This post has been on MathOverflow for couple of days but receive no response. So I put it here hoping for more attentions.
Thank you guys!
Let $\Omega\subset \mathbb R^N$ be open bounded with smooth boundary. Let $0<s<1$, $1\leq p<\infty$, and $1\leq \theta\leq\infty$. We denote by $B^{s;p,\theta}(\Omega)$ the Besov space. For definition of Besov space we refer to Leoni's book, Chapter 14, section 14.1. (Also this book by Adam, page 230, section 7.32.)
Theorem 14.29 in Leoni's book states the continuous imbedding theorem for Besov space. (For simplification, let's assume $p=1$.) We have $B^{s;1,\theta}(\Omega)$ continuous imbedded in $L^{\frac{N}{N-s}}(\Omega)$ for $1\leq \theta\leq \frac{N}{N-s}$.
We now take $r<\frac{N}{N-s}$.

---+---

** Problems **
a) Rewrite the entries below, starting with the first line and going on through the line with "3: (164, 286)", replacing "point_idx" with "point_id" and changing nothing else. Give back only those lines.
b) Pick up the post on the Besov space imbedding after its last sentence and write what comes next.

---+---

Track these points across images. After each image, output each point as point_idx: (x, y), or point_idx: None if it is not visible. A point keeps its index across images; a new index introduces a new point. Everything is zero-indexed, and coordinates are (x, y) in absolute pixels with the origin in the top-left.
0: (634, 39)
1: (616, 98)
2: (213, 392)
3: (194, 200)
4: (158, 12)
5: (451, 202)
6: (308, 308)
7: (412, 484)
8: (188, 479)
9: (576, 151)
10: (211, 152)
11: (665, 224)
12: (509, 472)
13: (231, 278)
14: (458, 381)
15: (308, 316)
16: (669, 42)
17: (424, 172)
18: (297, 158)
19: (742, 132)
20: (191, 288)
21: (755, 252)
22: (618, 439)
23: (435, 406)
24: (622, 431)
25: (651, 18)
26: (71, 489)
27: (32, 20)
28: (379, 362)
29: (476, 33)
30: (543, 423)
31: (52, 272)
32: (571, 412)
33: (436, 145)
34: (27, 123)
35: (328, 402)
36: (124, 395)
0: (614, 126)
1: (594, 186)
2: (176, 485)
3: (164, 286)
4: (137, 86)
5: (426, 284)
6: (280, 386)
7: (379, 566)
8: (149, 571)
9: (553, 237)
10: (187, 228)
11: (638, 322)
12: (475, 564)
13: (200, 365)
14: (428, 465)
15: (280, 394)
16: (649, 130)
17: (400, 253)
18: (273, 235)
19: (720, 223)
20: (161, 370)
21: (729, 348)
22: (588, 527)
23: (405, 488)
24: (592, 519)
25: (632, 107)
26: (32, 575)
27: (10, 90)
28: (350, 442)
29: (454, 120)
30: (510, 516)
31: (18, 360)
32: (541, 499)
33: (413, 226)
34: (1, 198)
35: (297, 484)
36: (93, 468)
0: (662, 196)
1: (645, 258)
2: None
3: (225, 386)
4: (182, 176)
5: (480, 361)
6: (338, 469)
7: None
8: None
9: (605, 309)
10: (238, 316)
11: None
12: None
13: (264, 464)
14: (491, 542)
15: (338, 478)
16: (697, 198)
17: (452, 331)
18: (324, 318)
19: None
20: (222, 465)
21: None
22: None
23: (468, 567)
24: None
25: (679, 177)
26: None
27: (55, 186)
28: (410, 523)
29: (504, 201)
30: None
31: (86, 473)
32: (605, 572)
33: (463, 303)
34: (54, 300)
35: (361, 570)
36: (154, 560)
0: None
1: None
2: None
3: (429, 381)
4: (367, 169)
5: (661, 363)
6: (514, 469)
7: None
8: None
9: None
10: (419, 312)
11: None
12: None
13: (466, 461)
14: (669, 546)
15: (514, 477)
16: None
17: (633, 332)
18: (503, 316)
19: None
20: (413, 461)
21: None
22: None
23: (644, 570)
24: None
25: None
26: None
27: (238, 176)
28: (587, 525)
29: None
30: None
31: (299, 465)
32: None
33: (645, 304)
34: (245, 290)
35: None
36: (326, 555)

---+---

** The answers **
a)
Track these points across images. After each image, output each point as point_id: (x, y), or point_id: None if it is not visible. A point keeps its index across images; a new index introduces a new point. Everything is zero-indexed, and coordinates are (x, y) in absolute pixels with the origin in the top-left.
0: (634, 39)
1: (616, 98)
2: (213, 392)
3: (194, 200)
4: (158, 12)
5: (451, 202)
6: (308, 308)
7: (412, 484)
8: (188, 479)
9: (576, 151)
10: (211, 152)
11: (665, 224)
12: (509, 472)
13: (231, 278)
14: (458, 381)
15: (308, 316)
16: (669, 42)
17: (424, 172)
18: (297, 158)
19: (742, 132)
20: (191, 288)
21: (755, 252)
22: (618, 439)
23: (435, 406)
24: (622, 431)
25: (651, 18)
26: (71, 489)
27: (32, 20)
28: (379, 362)
29: (476, 33)
30: (543, 423)
31: (52, 272)
32: (571, 412)
33: (436, 145)
34: (27, 123)
35: (328, 402)
36: (124, 395)
0: (614, 126)
1: (594, 186)
2: (176, 485)
3: (164, 286)

b)
My question is: do we have $B^{s;1,\theta}(\Omega)$ is COMPACT imbedded in $L^{r}$? I think the answer is yes because according to this post, exercise 15, that
sequences bounded in a high regularity space, and constrained to lie in a compact domain, will tend to have convergent subsequences in low regularity spaces.
So I would think my conjecture is true. However, I did a deep search over the internet but has no lucky to find such result.
If there is no such result, please let me know (and maybe a counterexample?). If there is, please direct me to a reference.
Thank you!